▶

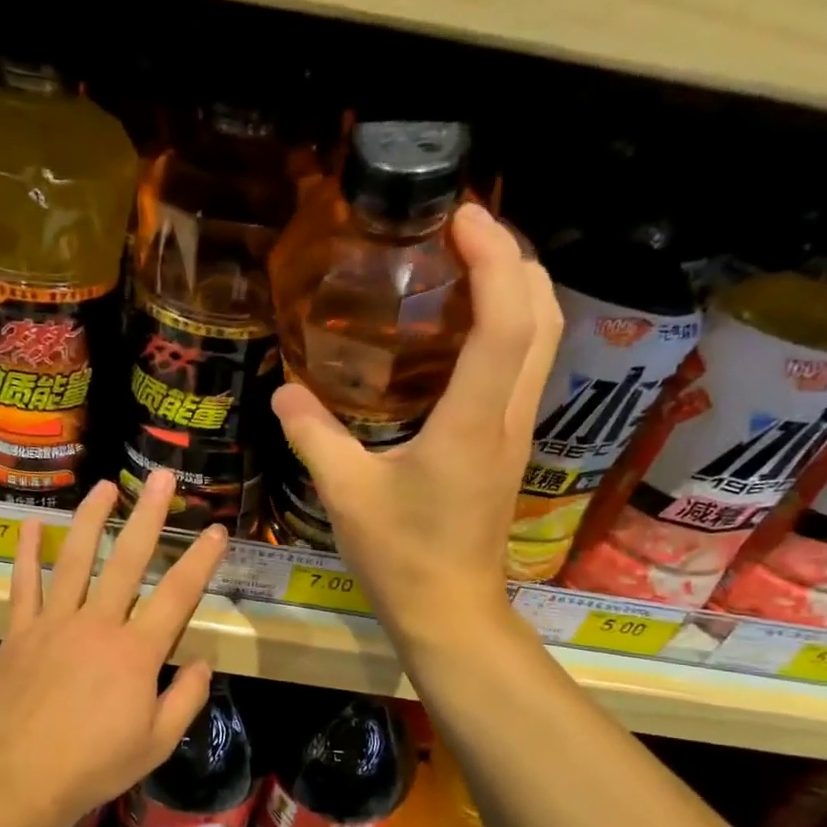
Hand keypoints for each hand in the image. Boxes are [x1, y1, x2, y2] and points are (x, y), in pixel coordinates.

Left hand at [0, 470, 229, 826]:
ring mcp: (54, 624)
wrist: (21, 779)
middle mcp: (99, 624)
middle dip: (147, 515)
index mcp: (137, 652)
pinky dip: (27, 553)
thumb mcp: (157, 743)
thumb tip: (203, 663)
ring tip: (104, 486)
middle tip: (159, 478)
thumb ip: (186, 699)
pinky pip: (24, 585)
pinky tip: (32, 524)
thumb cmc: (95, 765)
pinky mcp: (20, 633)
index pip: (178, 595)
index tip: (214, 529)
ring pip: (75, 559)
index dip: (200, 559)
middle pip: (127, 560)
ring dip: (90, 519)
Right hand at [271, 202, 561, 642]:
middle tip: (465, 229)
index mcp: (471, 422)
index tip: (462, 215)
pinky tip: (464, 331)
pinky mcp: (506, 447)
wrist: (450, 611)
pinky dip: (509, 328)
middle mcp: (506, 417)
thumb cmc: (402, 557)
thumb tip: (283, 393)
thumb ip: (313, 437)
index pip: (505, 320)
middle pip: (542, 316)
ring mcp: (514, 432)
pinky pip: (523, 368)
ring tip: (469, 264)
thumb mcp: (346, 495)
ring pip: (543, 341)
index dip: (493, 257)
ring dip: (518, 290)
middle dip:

◀

Task details:
Give only a number, namely how many lines in the entries above hold the word "hand".

Exercise answer:
3